** Passage **

But My righteous one shall live by faith; and if he shrinks back, My soul has no pleasure in him. And without faith it is impossible to please Him, for he who comes to God must believe that He is, and that He is a rewarder of those who seek Him. Hebrews 10:38; 11:6.

Therefore having been justified by faith, we have peace with God through our Lord Jesus Christ, through whom also we have obtained our introduction by faith into this grace in which we stand; and we exult in hope of the glory of God. And not only this, but we also exult in our tribulations, knowing that tribulation brings about perseverance; and perseverance, proven character; and proven character, hope; and hope does not disappoint, because the love of God has been poured out within our hearts through the Holy Spirit who was given to us. Romans 5:1–5.

Forget about the offenses of your brother. Just forget about them and say, “God forgave me and I forgive him. He is my brother.” Then if the brother comes to you and says, “Let’s talk about that problem we had,” you can answer, “What problem?” God will give you the grace not only to forgive, but to forget just the same as He forgives and forgets your sin—to remember it against you no more forever (Jeremiah 31:33–34). God grant that we have an opportunity to stand at the shore of God’s sea of forgetfulness, and to throw all the things in there that need to be thrown in.

“For I will be merciful to their iniquities, and I will remember their sins no more.” Hebrews 8:12.

“This is the covenant that I will make with them after those days, says the Lord: I will put My laws upon their heart, and upon their mind I will write them.” He then says, “And their sins and their lawless deeds I will remember no more.” Hebrews 10:16–17.

You might feel, “I don’t know about that. I just don’t like the way God does things.” That’s natural. David was a man after God’s own heart; he was one of the greatest psalm singers in all the history of sacred music. I wonder how many of the Psalms in the Bible he wrote. He was truly a man after God’s own heart (I Samuel 13:14), a man whose heart was fixed on God (Psalm 57:7). But what about David? Well, he loved God. He had many good intentions; he gave himself to them with a real dedication. He may have thought, “I went through all of those years, believing the promises to become king. Now, I have become the king and how wonderful it is. All those years, how faithful I have been! There is nothing in the world wrong with me. I am a man after God’s own heart. How many years did I have to hide out in a cave when Saul was trying to kill me? (I Samuel 22:1.) From the days of my youth, I have gone through things. How many times did I dodge Saul’s spear just in time? (I Samuel 18:10–11; 19:9–10.) I went through all of that, and now I am king. Now I am going to do something special for God. I am going to bring the ark back to Jerusalem. God’s presence will be there and it will be wonderful.”

** Images with bounding boxes **
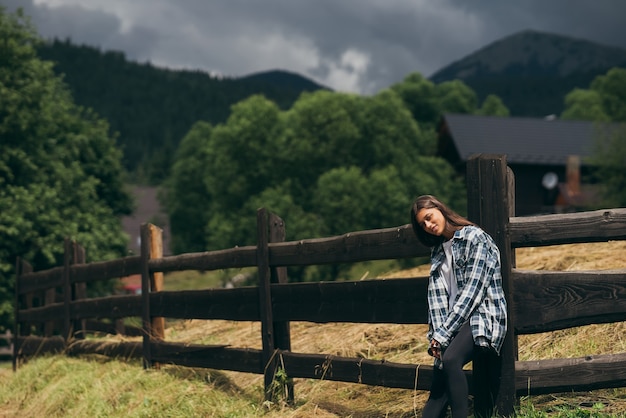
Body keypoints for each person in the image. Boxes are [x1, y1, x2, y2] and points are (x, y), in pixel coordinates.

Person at [410, 195, 507, 418]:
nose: (428, 225)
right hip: (451, 326)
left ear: (439, 208)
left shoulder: (475, 237)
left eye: (429, 217)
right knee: (437, 391)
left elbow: (473, 292)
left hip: (481, 317)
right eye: (423, 225)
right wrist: (436, 335)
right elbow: (437, 302)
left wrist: (443, 335)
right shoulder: (437, 253)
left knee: (451, 360)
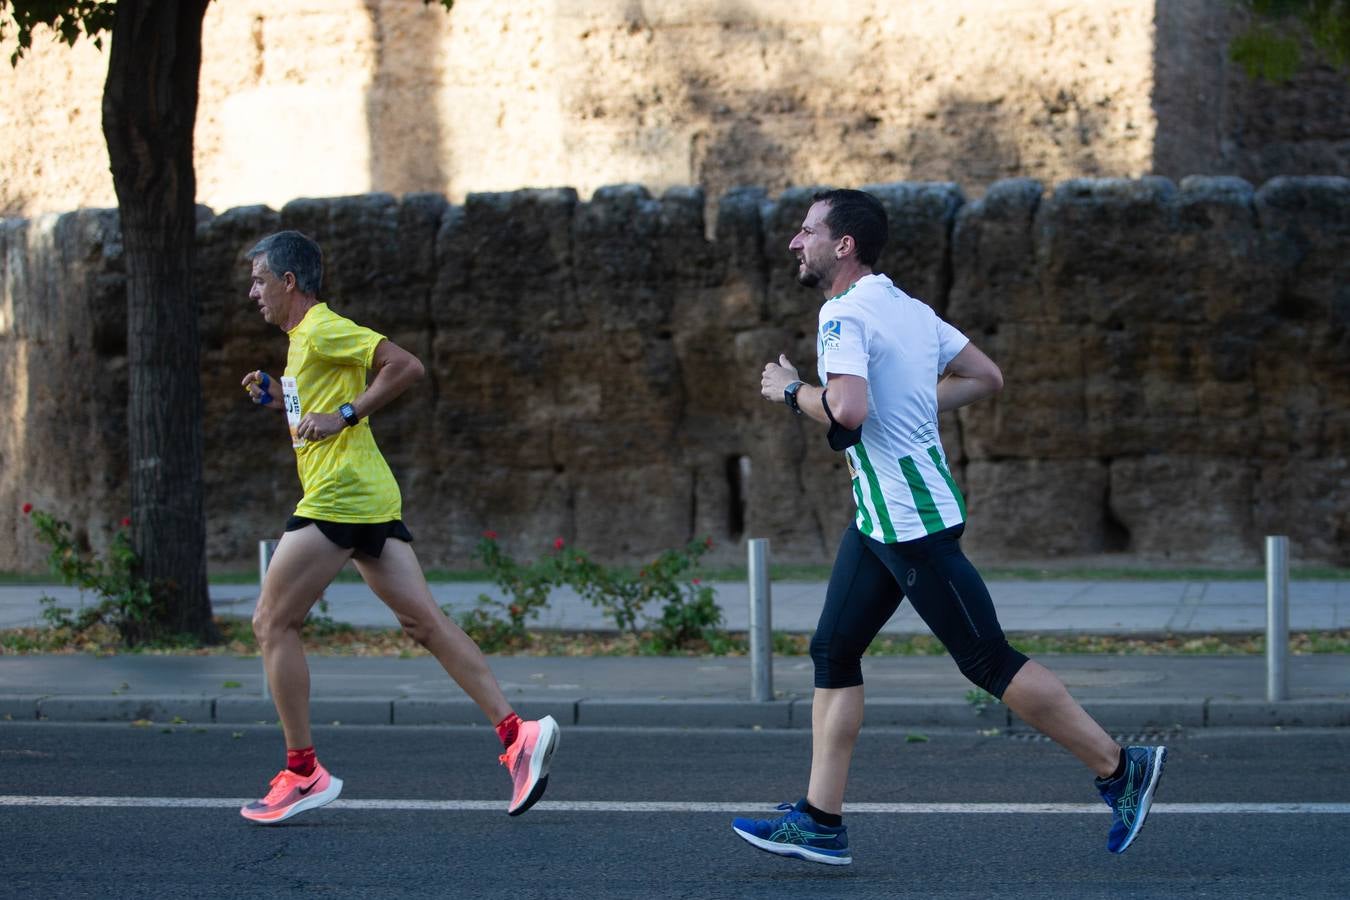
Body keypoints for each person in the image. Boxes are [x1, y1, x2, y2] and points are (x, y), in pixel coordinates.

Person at [730, 189, 1165, 865]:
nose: (795, 242)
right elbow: (984, 377)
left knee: (989, 660)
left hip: (909, 520)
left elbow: (845, 410)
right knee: (833, 652)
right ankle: (819, 819)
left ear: (843, 246)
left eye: (808, 231)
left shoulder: (841, 314)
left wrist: (790, 389)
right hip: (882, 516)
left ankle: (1118, 767)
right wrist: (903, 399)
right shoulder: (907, 308)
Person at [236, 230, 559, 825]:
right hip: (369, 496)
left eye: (259, 280)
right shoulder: (303, 343)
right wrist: (275, 395)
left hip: (340, 496)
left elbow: (405, 366)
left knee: (271, 621)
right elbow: (311, 412)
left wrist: (348, 413)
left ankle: (303, 771)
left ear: (289, 282)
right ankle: (518, 734)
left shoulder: (325, 327)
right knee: (423, 623)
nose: (252, 292)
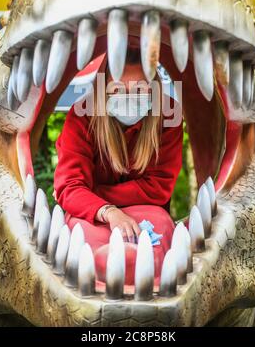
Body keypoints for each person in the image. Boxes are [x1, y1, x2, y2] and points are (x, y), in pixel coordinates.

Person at [54, 47, 183, 286]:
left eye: (140, 89)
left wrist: (90, 196)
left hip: (138, 216)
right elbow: (69, 186)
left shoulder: (169, 115)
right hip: (94, 219)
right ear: (103, 91)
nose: (129, 97)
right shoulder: (81, 116)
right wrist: (109, 212)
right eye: (117, 89)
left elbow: (158, 188)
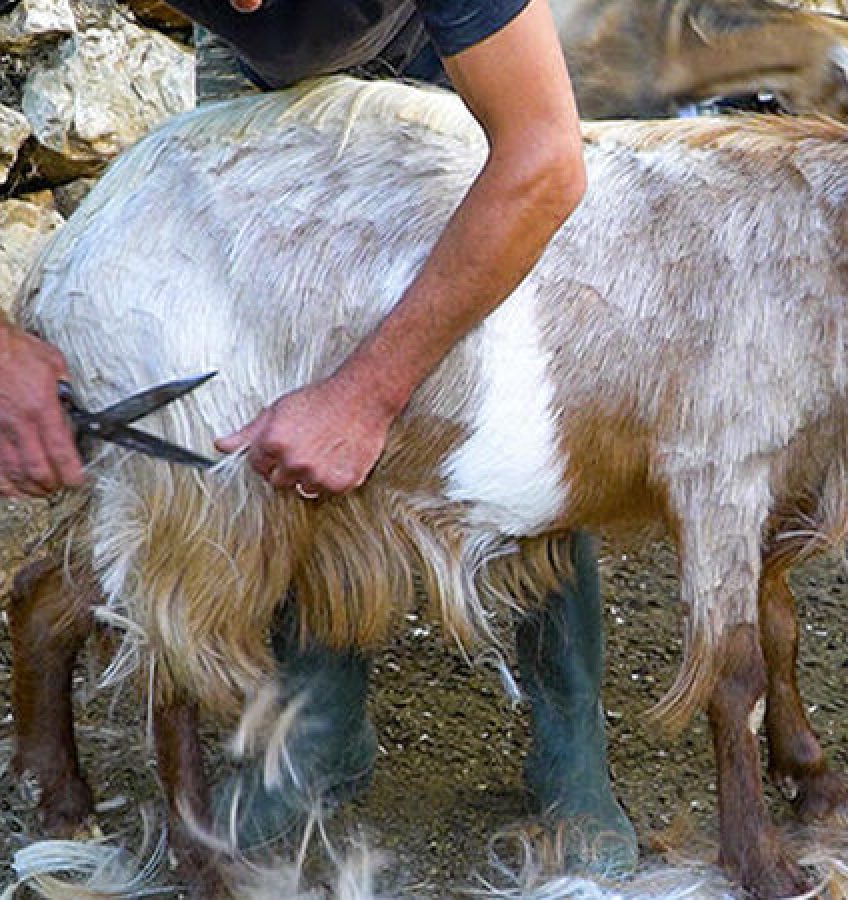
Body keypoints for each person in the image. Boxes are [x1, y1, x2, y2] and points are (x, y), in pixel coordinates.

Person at [0, 0, 637, 874]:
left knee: (517, 357)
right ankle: (321, 721)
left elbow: (545, 163)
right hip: (258, 65)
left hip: (444, 48)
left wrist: (364, 396)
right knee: (269, 336)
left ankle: (571, 736)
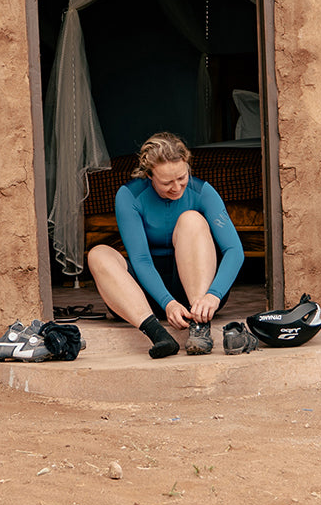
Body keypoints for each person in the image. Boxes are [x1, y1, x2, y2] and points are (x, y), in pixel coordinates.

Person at [86, 132, 246, 358]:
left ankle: (199, 327)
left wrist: (213, 295)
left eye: (182, 177)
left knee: (191, 219)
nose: (177, 187)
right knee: (98, 254)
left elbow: (234, 251)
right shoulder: (129, 195)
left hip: (197, 294)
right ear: (149, 175)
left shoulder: (203, 191)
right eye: (166, 182)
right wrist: (167, 303)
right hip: (146, 295)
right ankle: (158, 334)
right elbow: (140, 259)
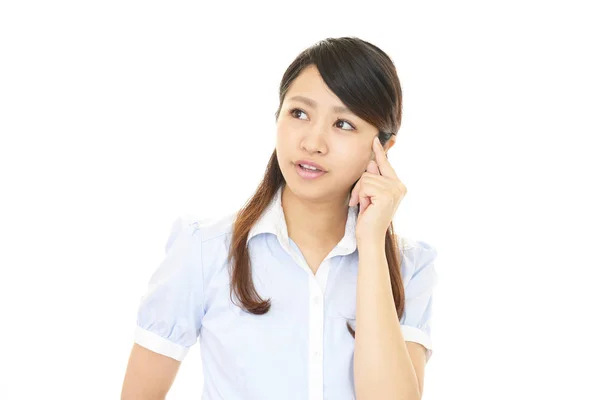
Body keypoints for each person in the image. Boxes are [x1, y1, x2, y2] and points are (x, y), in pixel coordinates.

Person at [121, 36, 439, 400]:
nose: (313, 142)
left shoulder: (408, 266)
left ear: (382, 148)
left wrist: (371, 245)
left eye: (344, 124)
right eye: (299, 113)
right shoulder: (205, 250)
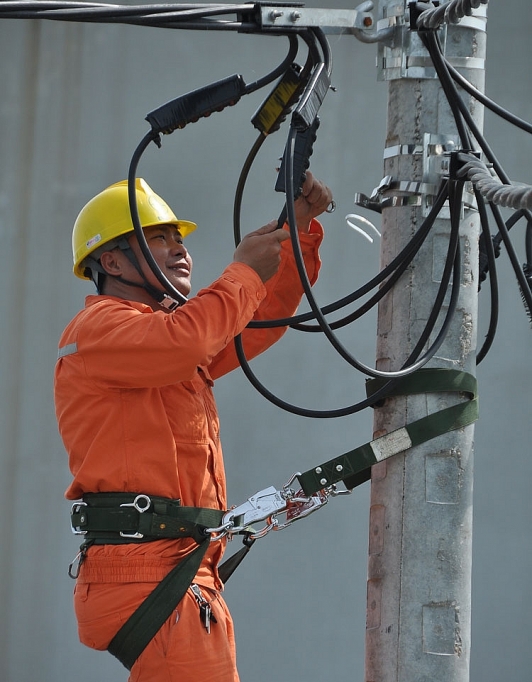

** Directions **
Continue the devotional passage about faith and forgiveness from the point where it stops.

** Exercise response **
But on the way up to Jerusalem, they did not carry the ark with staves the way God had instructed Moses to do (Exodus 25:13–15). Instead, they carried it in a new cart pulled by oxen. When Uzzah, one of the drivers, reached out to steady the ark as the cart came to a rough threshing floor, he dropped dead (II Samuel 6:1–7, KJV; I Chronicles 13:1–10, KJV). How did David feel about that? The next verse tells us that he was displeased with God (I Chronicles 13:11, KJV). David was displeased with God. God had blessed and blessed David and he was the king. He had gone through the hard place; he was ready for the blessing. Then all of a sudden, David drew back, and he was a little displeased with God. He didn’t like the way God was doing things.

You may not like the way God does things either. You may not like the way God has done things in your church. Everything that God is trying to do to bring you out of the old level may displease you a little. God has a lot of people in His Kingdom, or on the verge of it, who are not too happy about what He does.

Now no chastening for the present seemeth to be joyous, but grievous: nevertheless afterward it yieldeth the peaceable fruit of righteousness unto them which are exercised thereby. Hebrews 12:11, KJV.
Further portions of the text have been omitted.